Use mode js_rendering with a residential proxy. The rate table is JavaScript-rendered and will not be present in a fast HTTP response. Set js_wait_selector to 'table.hprt-table' and js_wait_timeout to at least 12000 milliseconds to give the page time to load and populate rates. For search result pages, mode auto with enable_solver: true is sufficient for the first page; deeper pagination may require js_rendering.

How do I detect when Booking.com has silently served wrong rates?

Silent rate distortion is the hardest failure mode — the response is HTTP 200 and the DOM looks correct, but prices are inflated or only expensive room categories are shown. Maintain a set of 10–20 sentinel properties with known baseline rates scraped from verified sessions. After each scrape run, compare results for sentinel properties against the baseline. A deviation of more than 15–20% across multiple sentinels indicates silent distortion rather than genuine demand change. Also check body.data.content for strings like 'robot', 'verify you are human', or 'access denied' to catch interstitial pages that rendered partial content.

How should I handle the Booking.com rate table when a room type is sold out?

When a room type is sold out, the price and cancellation cells in the rate table row are replaced with a 'Sold out' label or are absent entirely. Your CSS extractor will return empty arrays or shorter arrays than expected for those selectors. Parse the room_types and prices arrays in parallel by index — if prices[i] is empty or missing, mark that room type as unavailable rather than throwing a parse error. Some sold-out rows retain the room type name and bed configuration, which is still useful for tracking which room categories a property offers.

Is it possible to scrape Genius discount rates without a logged-in account?
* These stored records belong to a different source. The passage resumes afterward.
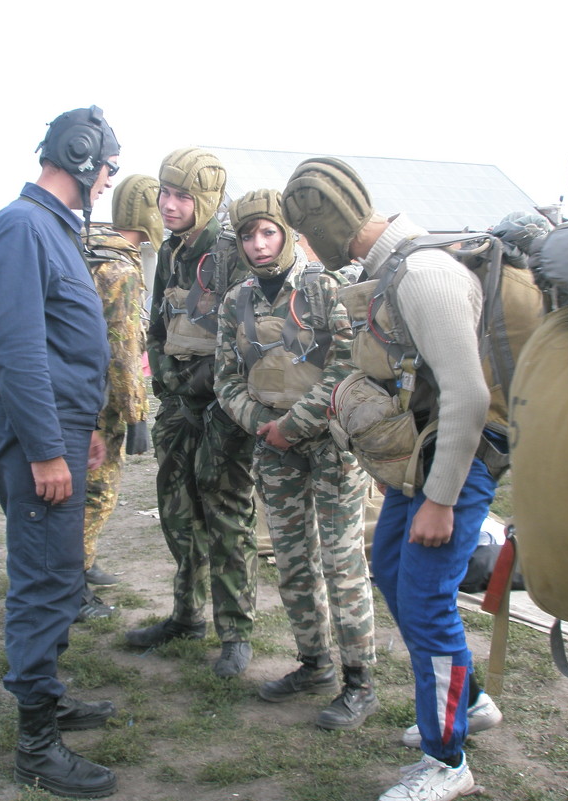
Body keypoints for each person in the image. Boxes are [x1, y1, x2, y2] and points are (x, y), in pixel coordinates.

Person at [283, 158, 497, 801]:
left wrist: (440, 500)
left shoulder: (425, 275)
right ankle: (471, 703)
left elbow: (470, 396)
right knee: (392, 568)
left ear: (320, 227)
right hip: (425, 458)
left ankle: (446, 759)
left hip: (460, 464)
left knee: (429, 599)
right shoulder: (393, 270)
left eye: (302, 233)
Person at [0, 105, 120, 799]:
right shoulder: (22, 227)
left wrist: (79, 428)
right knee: (43, 579)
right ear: (82, 156)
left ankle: (48, 696)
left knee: (60, 572)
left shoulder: (50, 229)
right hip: (38, 438)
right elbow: (19, 350)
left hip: (59, 427)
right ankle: (36, 743)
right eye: (108, 167)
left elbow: (61, 343)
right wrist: (44, 450)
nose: (110, 180)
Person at [214, 189, 378, 729]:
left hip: (329, 445)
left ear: (286, 234)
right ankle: (314, 664)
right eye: (248, 235)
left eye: (268, 232)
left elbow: (349, 366)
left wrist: (292, 425)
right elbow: (225, 378)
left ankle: (360, 680)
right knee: (291, 561)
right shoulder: (235, 299)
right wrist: (259, 423)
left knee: (341, 560)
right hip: (272, 446)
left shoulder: (324, 288)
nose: (258, 245)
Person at [124, 148, 258, 678]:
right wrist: (166, 375)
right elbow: (157, 324)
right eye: (165, 193)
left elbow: (251, 334)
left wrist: (211, 385)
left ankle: (237, 632)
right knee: (178, 513)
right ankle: (186, 614)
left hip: (224, 408)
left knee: (227, 518)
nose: (170, 205)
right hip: (179, 404)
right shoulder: (174, 251)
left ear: (206, 201)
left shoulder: (229, 254)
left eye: (182, 196)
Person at [74, 174, 158, 618]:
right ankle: (73, 590)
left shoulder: (86, 250)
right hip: (101, 402)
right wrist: (137, 414)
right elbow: (123, 348)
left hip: (73, 393)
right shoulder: (120, 269)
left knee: (80, 493)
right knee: (97, 495)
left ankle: (81, 568)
Genius rates are only visible to sessions authenticated with a Booking.com account that has reached Genius tier. An unauthenticated session will see the standard public rate. If your rate parity monitoring needs to capture Genius rates — relevant because some hotels price Genius rates below their direct site rate, which is a parity violation — you need to pass a valid authenticated session cookie in custom_headers. Managing authenticated sessions at scale involves additional operational complexity and higher terms-of-service risk.